Action Effect When to use
Rotate key Issues a new secret on the same key record; the previous secret stops working immediately. No extra charge. One-time reveal banner shows the new key. Suspected leak, offboarding a teammate, or periodic rotation policy
Revoke Permanently disables the key; cannot be restored. No new secret is issued. You no longer need CI access for this key, or you are replacing it with a new subscription checkout

Rotation requires typing ROTATE in the confirmation prompt on Developers → API keys. Rate limits may apply if you rotate repeatedly in a short window.

After rotation, update every place the old secret was stored—see Security below.

Trial vs paid expiry and 401 behavior

Each key has an Expires date aligned with your Stripe subscription period. During an eligible free trial, the UI also shows Trial ends; the key remains valid for API calls until Expires (or until revoked).

  • Active key — Not revoked and Expires is in the future. CI triggers, agent enroll, and paid-tier concurrent crawl limits apply.
  • Expired or revoked key — Requests with that secret return 401 Unauthorized immediately (wrong, missing, expired, or revoked keys are treated the same to callers).
  • Renewal — Start a new checkout on Pricing to obtain a fresh active key after subscription lapse.
Dashboard, history, and schedules keep working. Sign-in with GitHub is separate from the CI API key. When your paid key expires, you drop back to free-plan capabilities: on-demand monitored runs, saved sites, recurring schedules, and run history in the app—only CI/API-triggered automation that depended on the key stops authorizing.
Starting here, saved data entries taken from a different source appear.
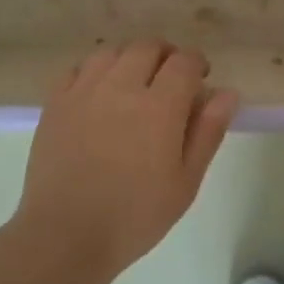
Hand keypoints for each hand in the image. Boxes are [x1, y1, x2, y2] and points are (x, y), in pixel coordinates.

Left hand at [16, 39, 238, 278]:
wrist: (65, 236)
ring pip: (112, 51)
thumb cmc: (135, 216)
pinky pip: (79, 68)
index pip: (184, 61)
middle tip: (171, 80)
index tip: (200, 79)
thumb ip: (208, 132)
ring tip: (135, 83)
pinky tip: (100, 93)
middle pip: (148, 47)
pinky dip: (96, 71)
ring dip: (130, 58)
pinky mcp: (56, 102)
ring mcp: (84, 91)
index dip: (196, 63)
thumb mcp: (186, 182)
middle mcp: (121, 87)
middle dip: (166, 56)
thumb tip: (227, 93)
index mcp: (159, 106)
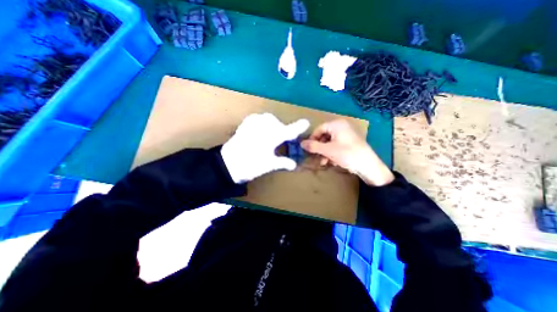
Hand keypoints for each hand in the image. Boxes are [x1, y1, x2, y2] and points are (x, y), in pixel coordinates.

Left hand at [221, 113, 308, 184]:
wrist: (227, 165)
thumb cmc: (250, 166)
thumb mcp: (268, 165)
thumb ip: (282, 162)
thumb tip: (294, 164)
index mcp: (271, 139)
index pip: (288, 131)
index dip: (297, 127)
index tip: (306, 123)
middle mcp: (262, 129)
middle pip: (276, 122)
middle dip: (281, 129)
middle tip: (281, 138)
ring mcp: (252, 126)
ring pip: (266, 118)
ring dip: (271, 124)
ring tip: (270, 133)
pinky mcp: (243, 126)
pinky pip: (255, 118)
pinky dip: (260, 122)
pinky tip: (259, 128)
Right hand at [300, 118, 394, 186]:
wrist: (368, 166)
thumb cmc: (347, 154)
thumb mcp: (327, 150)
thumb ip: (313, 146)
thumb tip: (301, 143)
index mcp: (337, 124)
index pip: (319, 129)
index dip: (312, 139)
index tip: (308, 149)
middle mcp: (342, 127)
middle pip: (324, 136)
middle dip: (319, 148)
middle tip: (316, 157)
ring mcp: (347, 135)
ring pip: (330, 142)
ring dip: (325, 152)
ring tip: (324, 162)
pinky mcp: (350, 143)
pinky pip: (337, 145)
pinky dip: (332, 153)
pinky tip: (332, 162)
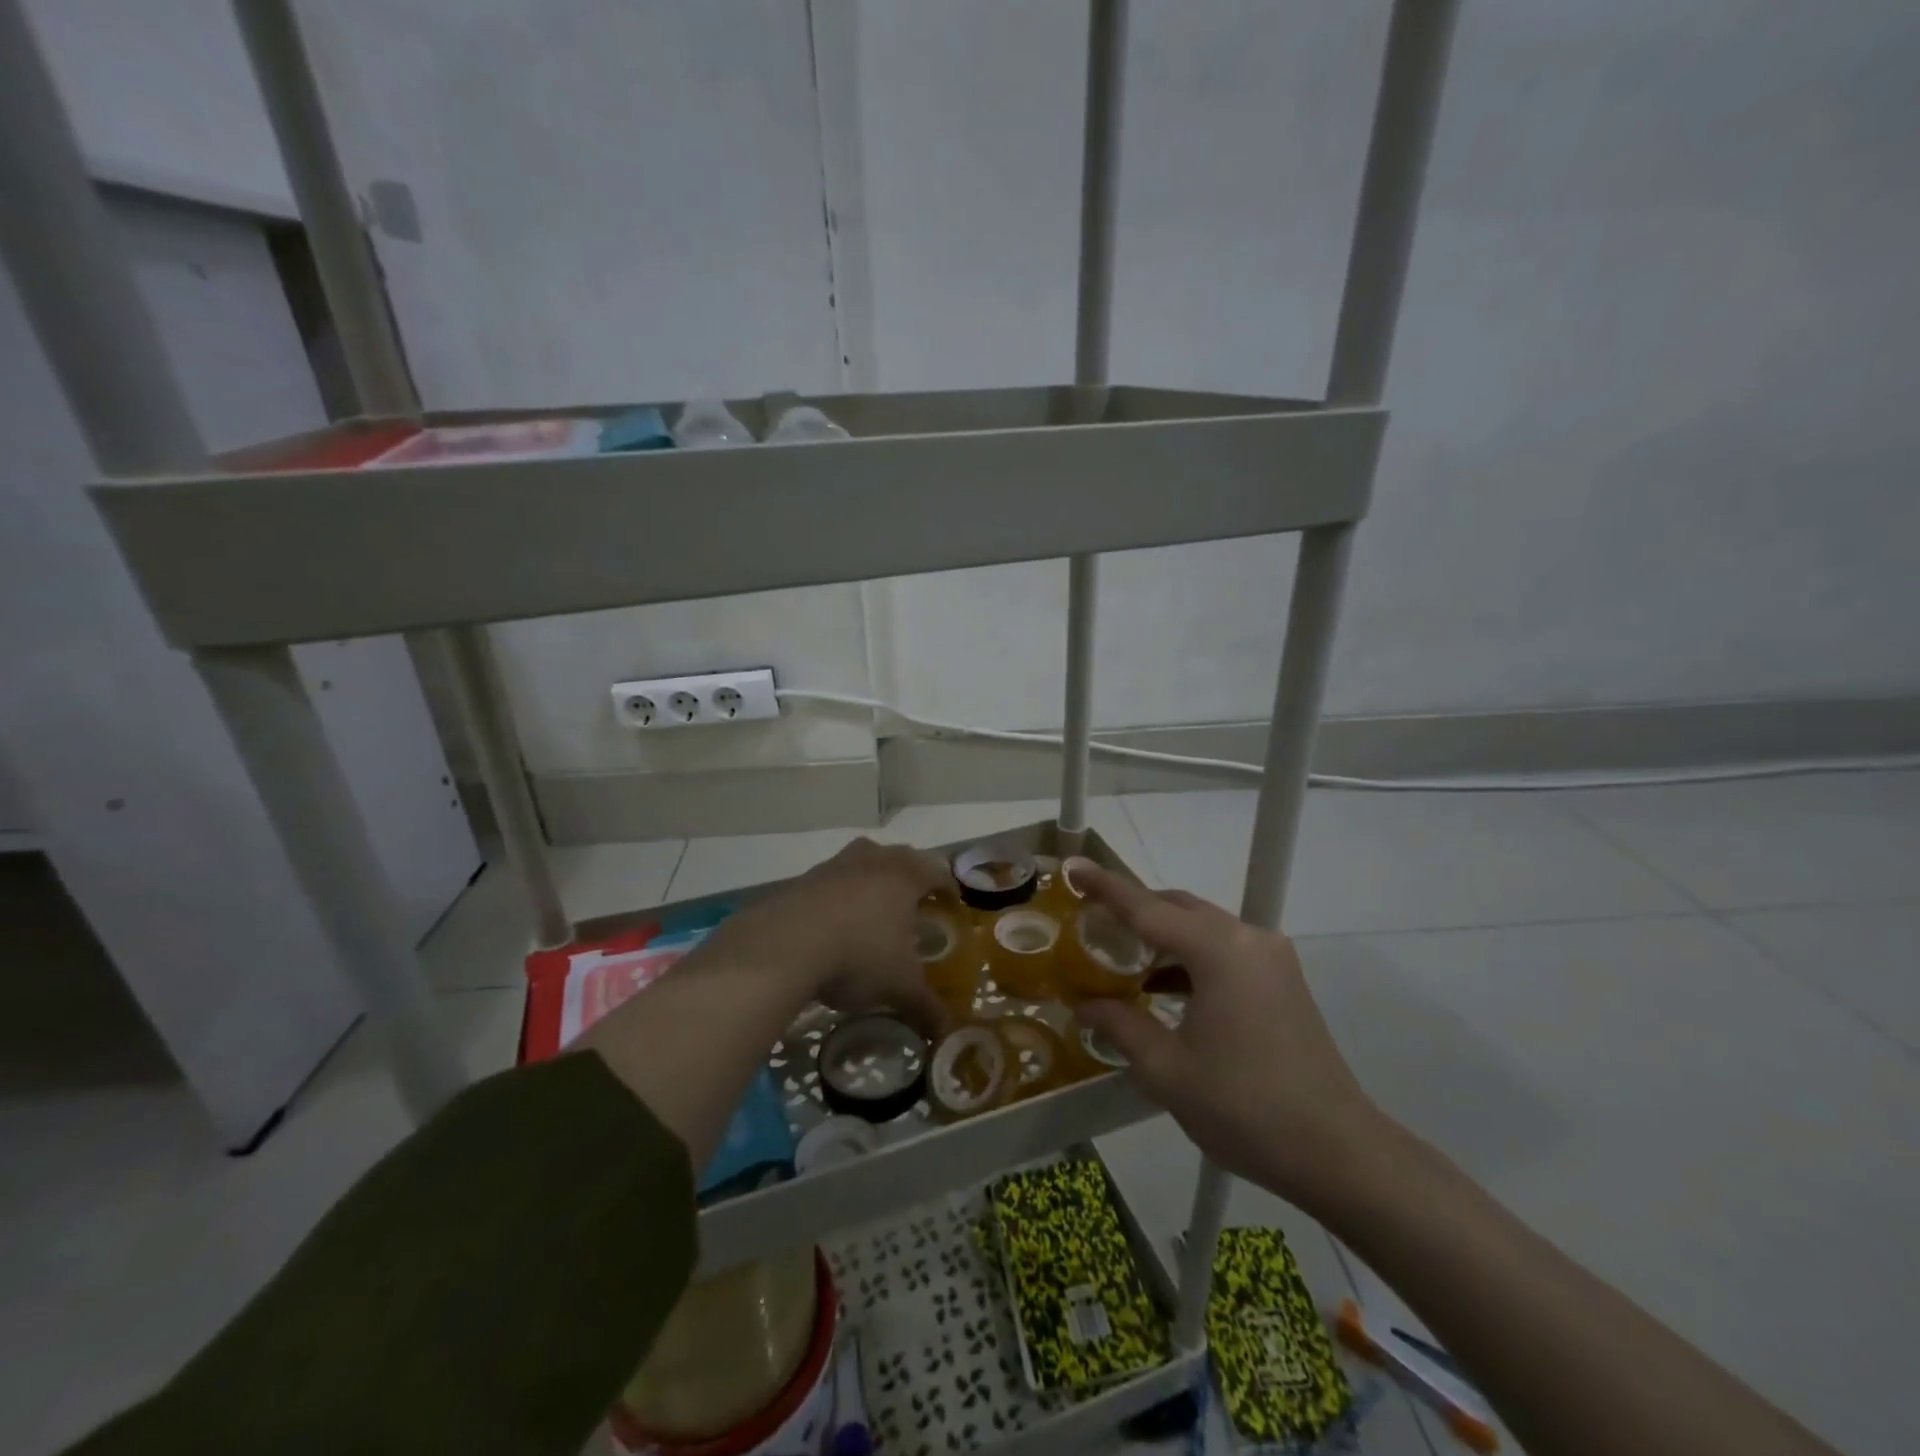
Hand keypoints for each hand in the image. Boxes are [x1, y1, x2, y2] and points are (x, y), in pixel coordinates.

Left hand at [700, 837, 948, 1030]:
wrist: (782, 946)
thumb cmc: (858, 956)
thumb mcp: (899, 987)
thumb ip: (926, 1006)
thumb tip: (946, 1031)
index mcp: (905, 875)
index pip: (938, 872)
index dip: (949, 888)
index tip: (952, 905)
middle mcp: (873, 859)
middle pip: (900, 858)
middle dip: (910, 878)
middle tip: (915, 906)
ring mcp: (835, 865)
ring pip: (863, 863)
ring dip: (871, 881)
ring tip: (874, 913)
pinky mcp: (802, 879)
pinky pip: (831, 881)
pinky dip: (839, 897)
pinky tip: (835, 925)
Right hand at [1072, 865, 1387, 1215]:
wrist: (1338, 1152)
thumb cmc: (1244, 1108)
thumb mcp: (1167, 1070)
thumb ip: (1120, 1025)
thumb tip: (1084, 1005)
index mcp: (1218, 951)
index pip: (1147, 908)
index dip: (1105, 888)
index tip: (1074, 867)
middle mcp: (1247, 939)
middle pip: (1178, 908)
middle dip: (1134, 910)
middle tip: (1092, 922)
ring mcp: (1271, 958)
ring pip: (1203, 928)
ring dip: (1163, 936)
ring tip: (1121, 958)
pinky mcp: (1283, 980)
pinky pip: (1224, 950)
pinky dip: (1190, 957)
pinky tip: (1163, 987)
Concurrent crawl limits (free vs paid)

Signal Diff caps how many crawls your account may have running at once (manual dashboard runs, CI triggers, schedules, and agent-backed jobs all count toward the same tenant limit).
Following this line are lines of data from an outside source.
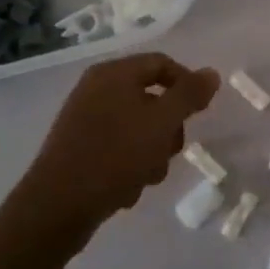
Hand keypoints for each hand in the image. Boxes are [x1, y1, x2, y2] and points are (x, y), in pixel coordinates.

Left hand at [11, 53, 219, 243]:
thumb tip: (211, 73)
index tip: (200, 114)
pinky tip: (127, 187)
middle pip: (152, 98)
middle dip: (169, 128)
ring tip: (147, 176)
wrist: (58, 205)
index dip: (187, 84)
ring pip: (138, 127)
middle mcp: (96, 89)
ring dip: (152, 152)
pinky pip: (118, 147)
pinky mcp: (78, 148)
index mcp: (113, 74)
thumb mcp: (163, 122)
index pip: (162, 63)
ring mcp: (85, 119)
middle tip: (171, 150)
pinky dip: (129, 164)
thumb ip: (190, 95)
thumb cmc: (116, 155)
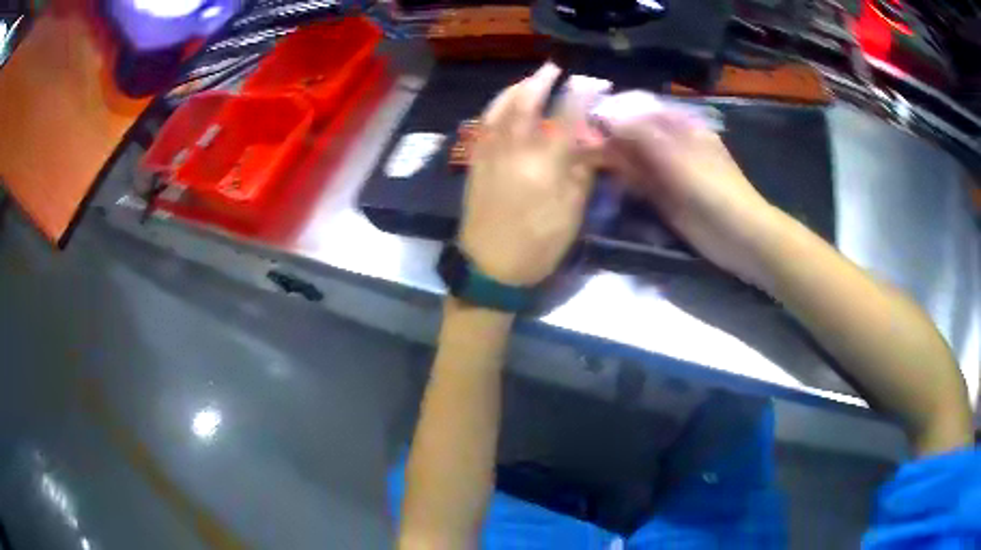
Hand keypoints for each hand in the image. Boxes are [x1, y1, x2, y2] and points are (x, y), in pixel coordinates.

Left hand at [459, 63, 609, 286]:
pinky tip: (503, 104)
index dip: (581, 95)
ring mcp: (489, 153)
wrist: (489, 268)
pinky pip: (484, 124)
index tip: (592, 81)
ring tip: (529, 80)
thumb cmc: (537, 246)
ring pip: (500, 109)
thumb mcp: (571, 214)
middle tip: (553, 68)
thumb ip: (583, 173)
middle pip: (526, 103)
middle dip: (541, 80)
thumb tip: (593, 142)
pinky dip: (495, 107)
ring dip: (515, 88)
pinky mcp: (475, 162)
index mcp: (544, 164)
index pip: (565, 117)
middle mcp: (514, 150)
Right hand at [600, 94, 778, 280]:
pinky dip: (623, 183)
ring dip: (613, 161)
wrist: (738, 237)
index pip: (637, 110)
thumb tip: (604, 116)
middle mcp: (671, 144)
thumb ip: (640, 135)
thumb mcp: (675, 156)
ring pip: (633, 160)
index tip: (582, 122)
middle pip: (633, 135)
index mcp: (678, 126)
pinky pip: (639, 184)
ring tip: (586, 163)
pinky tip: (607, 183)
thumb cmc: (712, 189)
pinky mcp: (665, 197)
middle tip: (579, 147)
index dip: (611, 113)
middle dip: (608, 139)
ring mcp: (668, 172)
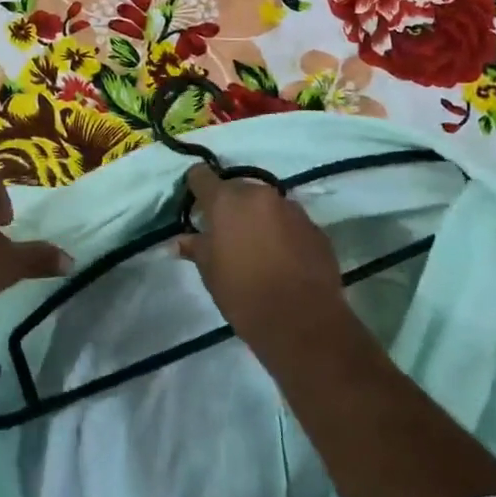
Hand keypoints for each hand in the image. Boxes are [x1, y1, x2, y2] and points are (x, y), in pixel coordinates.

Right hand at [178, 165, 348, 346]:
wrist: (301, 321)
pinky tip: (281, 259)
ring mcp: (292, 209)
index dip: (196, 186)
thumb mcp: (210, 272)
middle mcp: (260, 195)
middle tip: (226, 234)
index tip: (195, 204)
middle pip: (238, 189)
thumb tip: (180, 241)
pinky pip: (290, 222)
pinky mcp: (315, 228)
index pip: (202, 176)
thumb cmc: (243, 293)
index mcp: (227, 201)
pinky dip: (282, 233)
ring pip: (266, 205)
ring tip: (256, 248)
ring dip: (258, 218)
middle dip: (230, 206)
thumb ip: (196, 248)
Account state Max concurrent crawls
Free (no active paid API key) 1
Paid (at least one active API key) 3

If you hit the limit, new starts return 429 Too Many Requests until a run finishes or is cancelled. See also Troubleshooting — rate limits. Plan comparison: Plans and limits and Pricing (checkout).

Billing, cancel, and Stripe portal

Paid API access is billed through Stripe. You can cancel anytime via the Stripe billing portal — use Manage billing on Developers → API keys or Manage subscription on Pricing when signed in with an active paid plan.
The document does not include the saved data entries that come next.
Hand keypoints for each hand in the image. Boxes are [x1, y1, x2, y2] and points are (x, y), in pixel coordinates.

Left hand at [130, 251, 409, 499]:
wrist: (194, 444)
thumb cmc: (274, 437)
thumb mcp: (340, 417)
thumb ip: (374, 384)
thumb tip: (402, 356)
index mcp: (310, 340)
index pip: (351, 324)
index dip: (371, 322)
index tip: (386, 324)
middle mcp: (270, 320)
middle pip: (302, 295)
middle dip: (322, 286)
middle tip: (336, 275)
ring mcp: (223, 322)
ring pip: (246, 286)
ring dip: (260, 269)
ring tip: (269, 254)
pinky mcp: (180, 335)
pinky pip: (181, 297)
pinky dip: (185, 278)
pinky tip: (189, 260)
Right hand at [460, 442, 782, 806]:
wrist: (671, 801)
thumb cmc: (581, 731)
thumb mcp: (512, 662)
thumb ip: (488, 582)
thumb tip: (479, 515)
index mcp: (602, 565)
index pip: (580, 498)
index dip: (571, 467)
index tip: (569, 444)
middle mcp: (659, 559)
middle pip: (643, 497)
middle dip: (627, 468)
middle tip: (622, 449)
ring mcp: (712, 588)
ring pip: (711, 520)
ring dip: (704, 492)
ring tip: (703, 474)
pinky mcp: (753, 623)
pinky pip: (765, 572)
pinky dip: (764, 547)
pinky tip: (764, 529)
  • Cancel — Your key stays active until the end of the current paid period, then expires with the subscription.
  • Trial — One 30-day trial per account when eligible; cancel before trial end to avoid charges.
  • More FAQ answers (free plan, what keys do, expiry): Pricing.

Security: keep CI secrets in sync

  • Treat API keys like passwords—never commit them to git or paste them in public tickets.
  • After rotation, update SIGNALDIFF_CI_API_KEY (or your vault equivalent) in every repository and environment that used the old value.
  • After revoke, remove or disable the old secret in CI so failed pipelines surface quickly.
  • Agent enrollment tokens are separate one-time credentials; rotating the CI API key does not rotate enrolled agents—re-enroll if needed.

Relationship to customer agent enrollment

Customer agents crawl targets only your network can reach. You need an active paid API key to:

  • Enroll an agent from the Customer agents page (issues a one-time credential token)
  • Trigger CI or schedules with execution_mode: agent and a matching agent_pool_id

Install, pools, rotation, and troubleshooting: Customer agent setup.